When stress becomes chronic, your immune system becomes less sensitive to cortisol, and since inflammation is partly regulated by this hormone, this amplifies your inflammatory response. Inflammation plays a role in most chronic diseases, which is why stress is such a major factor in many chronic health problems:
Cardiovascular disease | Type 2 diabetes | Cancer |
Frequent colds and flu | Sexual dysfunction and infertility | Neurological diseases |
Insomnia and fatigue | Depression and anxiety | Food allergies and sensitivities |
Slower metabolism and weight gain | Autoimmune problems | Digestive problems and dysbiosis |
Stress-Busting Tools and Tips
It’s difficult to stay committed to your goals when you’re consumed by stress, which is why regular stress management is very important. If your stress levels are high, the solution is NOT to skip your workout—after all, exercise itself is a powerful tool for combating stress. Instead, do whatever it takes to get yourself to the gym, but make adjustments to your intensity and allow more time for recovery between sessions.
Be mindful of what you’re doing so that you don’t injure yourself. Pay extra attention to your dietary choices and sleep, and give yourself a little extra self-kindness.
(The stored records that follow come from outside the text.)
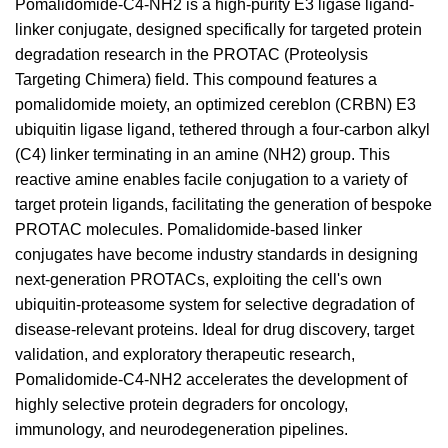
Pomalidomide-C4-NH2 is a high-purity E3 ligase ligand-
linker conjugate, designed specifically for targeted protein
degradation research in the PROTAC (Proteolysis
Targeting Chimera) field. This compound features a
pomalidomide moiety, an optimized cereblon (CRBN) E3
ubiquitin ligase ligand, tethered through a four-carbon alkyl
(C4) linker terminating in an amine (NH2) group. This
reactive amine enables facile conjugation to a variety of
target protein ligands, facilitating the generation of bespoke
PROTAC molecules. Pomalidomide-based linker
conjugates have become industry standards in designing
next-generation PROTACs, exploiting the cell's own
ubiquitin-proteasome system for selective degradation of
disease-relevant proteins. Ideal for drug discovery, target
validation, and exploratory therapeutic research,
Pomalidomide-C4-NH2 accelerates the development of
highly selective protein degraders for oncology,
immunology, and neurodegeneration pipelines.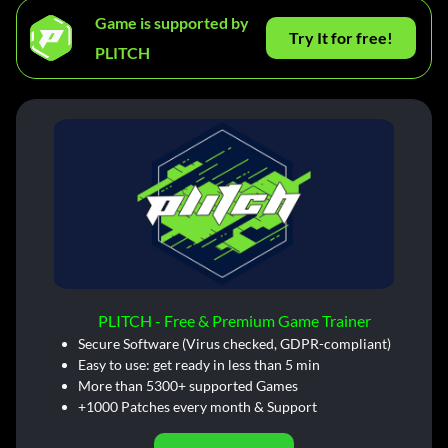
Game is supported by
Try It for free!
PLITCH
PLITCH - Free & Premium Game Trainer
Secure Software (Virus checked, GDPR-compliant)
Easy to use: get ready in less than 5 min
More than 5300+ supported Games
+1000 Patches every month & Support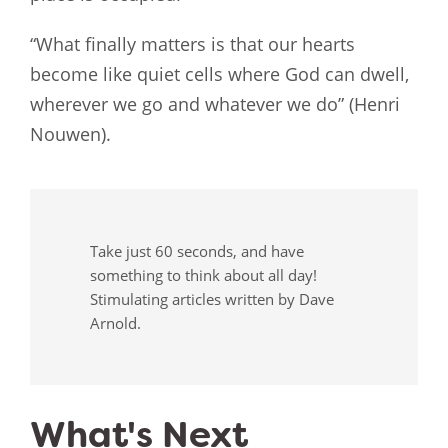
“What finally matters is that our hearts
become like quiet cells where God can dwell,
wherever we go and whatever we do” (Henri
Nouwen).
Take just 60 seconds, and have
something to think about all day!
Stimulating articles written by Dave
Arnold.
What's Next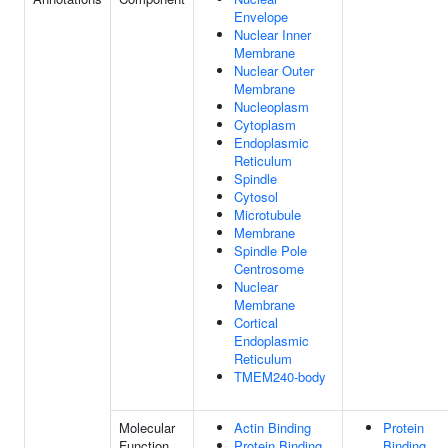
Envelope
Nuclear Inner
Membrane
Nuclear Outer
Membrane
Nucleoplasm
Cytoplasm
Endoplasmic
Reticulum
Spindle
Cytosol
Microtubule
Membrane
Spindle Pole
Centrosome
Nuclear
Membrane
Cortical
Endoplasmic
Reticulum
TMEM240-body
Molecular
Actin Binding
Protein
Function
Protein Binding
Binding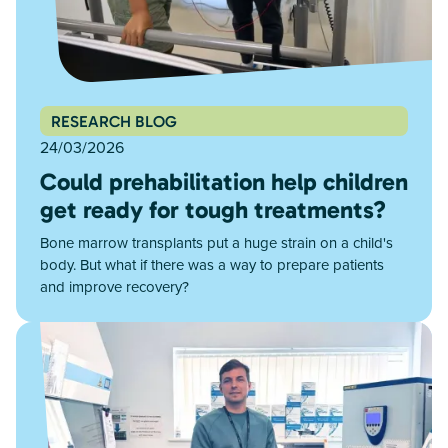
RESEARCH BLOG
24/03/2026
Could prehabilitation help children
get ready for tough treatments?
Bone marrow transplants put a huge strain on a child's
body. But what if there was a way to prepare patients
and improve recovery?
Besides working out, there are many other effective stress reduction techniques you can try. What works for you may not work for someone else—one person may enjoy meditating, while another may feel calmer after kickboxing! You’ll just have to find what works best for you. I have provided some ideas in the following table.
Effective Stress-Reducing Tips and Tools | ||
Adjust your expectations | Learn how to say “no” and delegate | Express feelings instead of bottling them up |
Avoid stressful people and situations | Be flexible and willing to compromise | Pick your battles carefully |
Focus on the positive | Nurture yourself | Laugh at yourself |
Have more fun | Ask for help when you need it | Address cognitive distortions |
Have a good cry | Spend time in nature | Address conflicts with others |
Connect with others | Manage time better | Yoga |
Mindfulness training | Music | Meditate |
EFT: The Stress-Busting Tool That Tops My List
One of my favorite stress-busting tools is EFT, or Emotional Freedom Technique. EFT allows you to reprogram your body’s reactions to the unavoidable stressors of everyday life, making it easier to take them in stride. Studies have shown EFT to be a powerful stress reduction tool. In 2012, a triple blind study24 found that EFT reduced cortisol levels and symptoms of psychological distress by 24 percent—more than any other intervention tested. EFT is easy to learn and once you do, it will always be at your fingertips—whenever and wherever you need it. You can even use EFT to get yourself to the gym!